• _DATA EXCERPTS_

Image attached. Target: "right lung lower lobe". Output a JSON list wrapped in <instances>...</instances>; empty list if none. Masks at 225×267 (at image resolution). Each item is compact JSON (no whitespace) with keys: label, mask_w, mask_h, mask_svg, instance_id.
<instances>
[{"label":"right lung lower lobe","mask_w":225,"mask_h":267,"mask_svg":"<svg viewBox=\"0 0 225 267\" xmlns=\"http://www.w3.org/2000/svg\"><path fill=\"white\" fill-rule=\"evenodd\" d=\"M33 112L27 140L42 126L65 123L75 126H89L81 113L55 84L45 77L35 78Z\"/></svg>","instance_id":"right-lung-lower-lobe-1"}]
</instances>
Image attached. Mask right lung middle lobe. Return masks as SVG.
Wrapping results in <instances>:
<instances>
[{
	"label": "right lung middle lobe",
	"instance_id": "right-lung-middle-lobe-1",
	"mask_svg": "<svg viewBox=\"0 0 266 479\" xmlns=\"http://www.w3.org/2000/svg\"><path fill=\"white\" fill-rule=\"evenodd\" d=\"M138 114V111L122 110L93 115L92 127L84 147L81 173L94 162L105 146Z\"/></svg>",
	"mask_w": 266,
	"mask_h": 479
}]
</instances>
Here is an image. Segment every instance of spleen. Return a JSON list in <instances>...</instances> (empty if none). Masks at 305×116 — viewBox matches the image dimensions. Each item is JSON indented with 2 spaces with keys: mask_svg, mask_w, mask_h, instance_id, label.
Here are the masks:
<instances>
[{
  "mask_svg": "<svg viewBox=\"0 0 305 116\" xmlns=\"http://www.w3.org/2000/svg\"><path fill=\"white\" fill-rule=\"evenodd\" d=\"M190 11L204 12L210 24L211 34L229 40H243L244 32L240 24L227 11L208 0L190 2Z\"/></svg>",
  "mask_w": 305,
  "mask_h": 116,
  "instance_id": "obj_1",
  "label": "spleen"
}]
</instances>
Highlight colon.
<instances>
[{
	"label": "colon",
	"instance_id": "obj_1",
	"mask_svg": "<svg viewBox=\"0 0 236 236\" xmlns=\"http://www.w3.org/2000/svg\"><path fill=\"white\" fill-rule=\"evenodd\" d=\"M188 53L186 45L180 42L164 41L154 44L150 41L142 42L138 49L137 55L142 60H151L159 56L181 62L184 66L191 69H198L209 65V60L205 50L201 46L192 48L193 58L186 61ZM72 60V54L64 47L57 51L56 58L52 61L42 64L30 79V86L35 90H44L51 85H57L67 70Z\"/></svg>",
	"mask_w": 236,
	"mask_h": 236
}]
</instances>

• _TO BE DONE_
Reproduce all of the material above word for word, keeping every line, symbol, and space unchanged.

• _RESULT FOR THIS TASK_
Image attached. Target: "right lung lower lobe". Output a JSON list wrapped in <instances>...</instances>; empty list if none. Masks at 225×267 (at image resolution). Each item is compact JSON (no whitespace) with keys: label, mask_w, mask_h, mask_svg, instance_id.
<instances>
[{"label":"right lung lower lobe","mask_w":225,"mask_h":267,"mask_svg":"<svg viewBox=\"0 0 225 267\" xmlns=\"http://www.w3.org/2000/svg\"><path fill=\"white\" fill-rule=\"evenodd\" d=\"M33 112L27 140L42 126L65 123L75 126H89L81 113L55 84L45 77L35 78Z\"/></svg>","instance_id":"right-lung-lower-lobe-1"}]
</instances>
Image attached. Mask right lung middle lobe. Return masks as SVG.
Wrapping results in <instances>:
<instances>
[{
	"label": "right lung middle lobe",
	"instance_id": "right-lung-middle-lobe-1",
	"mask_svg": "<svg viewBox=\"0 0 266 479\" xmlns=\"http://www.w3.org/2000/svg\"><path fill=\"white\" fill-rule=\"evenodd\" d=\"M138 114V111L122 110L93 115L92 127L84 147L81 173L94 162L105 146Z\"/></svg>",
	"mask_w": 266,
	"mask_h": 479
}]
</instances>
Here is an image. Segment every instance of spleen. Return a JSON list in <instances>...</instances> (empty if none). Masks at 305×116 — viewBox matches the image dimensions. Each item is JSON indented with 2 spaces with keys: mask_svg, mask_w, mask_h, instance_id, label.
Here are the masks:
<instances>
[{
  "mask_svg": "<svg viewBox=\"0 0 305 116\" xmlns=\"http://www.w3.org/2000/svg\"><path fill=\"white\" fill-rule=\"evenodd\" d=\"M190 11L204 12L210 24L211 34L229 40H243L244 32L240 24L227 11L208 0L190 2Z\"/></svg>",
  "mask_w": 305,
  "mask_h": 116,
  "instance_id": "obj_1",
  "label": "spleen"
}]
</instances>
Highlight colon.
<instances>
[{
	"label": "colon",
	"instance_id": "obj_1",
	"mask_svg": "<svg viewBox=\"0 0 236 236\" xmlns=\"http://www.w3.org/2000/svg\"><path fill=\"white\" fill-rule=\"evenodd\" d=\"M188 53L186 45L180 42L164 41L154 44L150 41L142 42L138 49L137 55L142 60H151L159 56L181 62L184 66L191 69H198L209 65V60L205 50L201 46L192 48L193 58L186 61ZM72 60V54L64 47L57 51L56 58L52 61L42 64L30 79V86L35 90H44L51 85H57L67 70Z\"/></svg>",
	"mask_w": 236,
	"mask_h": 236
}]
</instances>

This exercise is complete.